(Beginning of SOURCE PASSAGE)

We Westerners may sometimes feel angry and powerless in the face of climate inaction, but believe me, we can only dip a toe into the bottomless well of anger and powerlessness felt by many Indigenous peoples. To them, climate change is just the latest helping of a grisly gruel of exploitation, colonialism, racism and slavery that the global north has been serving up to them for centuries.

“We are here today because we know that COP26 won’t do anything,” Namibian activist . “They want to continue the massacre that they have been responsible for for hundreds of years already. Your world is built on the blood of our people. You people have to be held accountable for the genocide and ecocide you have been causing. You cannot keep on oppressing our people. You cannot keep on coming to our countries claiming that you are bringing development when all you are bringing is devastation.”

Back in the conference hall, a side event called 10 New Insights In Climate Science warned that to be effective, global action must be just. That means the richest 1 per cent cutting their emissions by a factor of 30 so that the poorest can increase theirs by 50 per cent.

(End of SOURCE PASSAGE)
(Beginning of GIVEN ENTRIES)

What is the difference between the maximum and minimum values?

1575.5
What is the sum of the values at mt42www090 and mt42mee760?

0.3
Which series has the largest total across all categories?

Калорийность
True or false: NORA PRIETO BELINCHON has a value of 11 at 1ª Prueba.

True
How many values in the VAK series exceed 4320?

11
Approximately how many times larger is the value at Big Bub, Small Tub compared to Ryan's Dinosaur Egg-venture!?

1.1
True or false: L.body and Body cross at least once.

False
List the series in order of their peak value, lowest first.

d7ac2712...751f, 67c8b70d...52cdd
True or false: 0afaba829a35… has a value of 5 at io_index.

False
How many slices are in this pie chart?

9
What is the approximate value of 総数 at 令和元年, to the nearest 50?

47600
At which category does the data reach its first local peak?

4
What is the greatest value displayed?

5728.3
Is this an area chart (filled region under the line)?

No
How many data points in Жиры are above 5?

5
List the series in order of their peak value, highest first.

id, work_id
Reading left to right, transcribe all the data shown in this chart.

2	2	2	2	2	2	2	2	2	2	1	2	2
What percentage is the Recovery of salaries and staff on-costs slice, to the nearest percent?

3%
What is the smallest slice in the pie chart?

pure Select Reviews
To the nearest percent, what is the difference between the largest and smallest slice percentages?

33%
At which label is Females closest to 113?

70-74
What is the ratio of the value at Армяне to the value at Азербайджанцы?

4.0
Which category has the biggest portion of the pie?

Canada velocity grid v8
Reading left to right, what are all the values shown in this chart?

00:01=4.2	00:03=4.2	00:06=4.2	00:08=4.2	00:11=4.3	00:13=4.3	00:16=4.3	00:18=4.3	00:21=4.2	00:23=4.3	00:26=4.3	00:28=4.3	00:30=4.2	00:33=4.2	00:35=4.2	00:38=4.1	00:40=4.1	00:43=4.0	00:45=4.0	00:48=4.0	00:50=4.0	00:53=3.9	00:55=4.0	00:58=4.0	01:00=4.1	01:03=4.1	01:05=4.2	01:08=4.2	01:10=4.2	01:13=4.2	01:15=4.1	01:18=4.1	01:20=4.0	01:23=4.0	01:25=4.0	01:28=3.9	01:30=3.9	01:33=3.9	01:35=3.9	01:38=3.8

(End of GIVEN ENTRIES)

WORK INSTRUCTIONS: Please reproduce the passage on climate justice verbatim, between "We Westerners may" and "them for centuries.", inclusive.

REPLY:
We Westerners may sometimes feel angry and powerless in the face of climate inaction, but believe me, we can only dip a toe into the bottomless well of anger and powerlessness felt by many Indigenous peoples. To them, climate change is just the latest helping of a grisly gruel of exploitation, colonialism, racism and slavery that the global north has been serving up to them for centuries.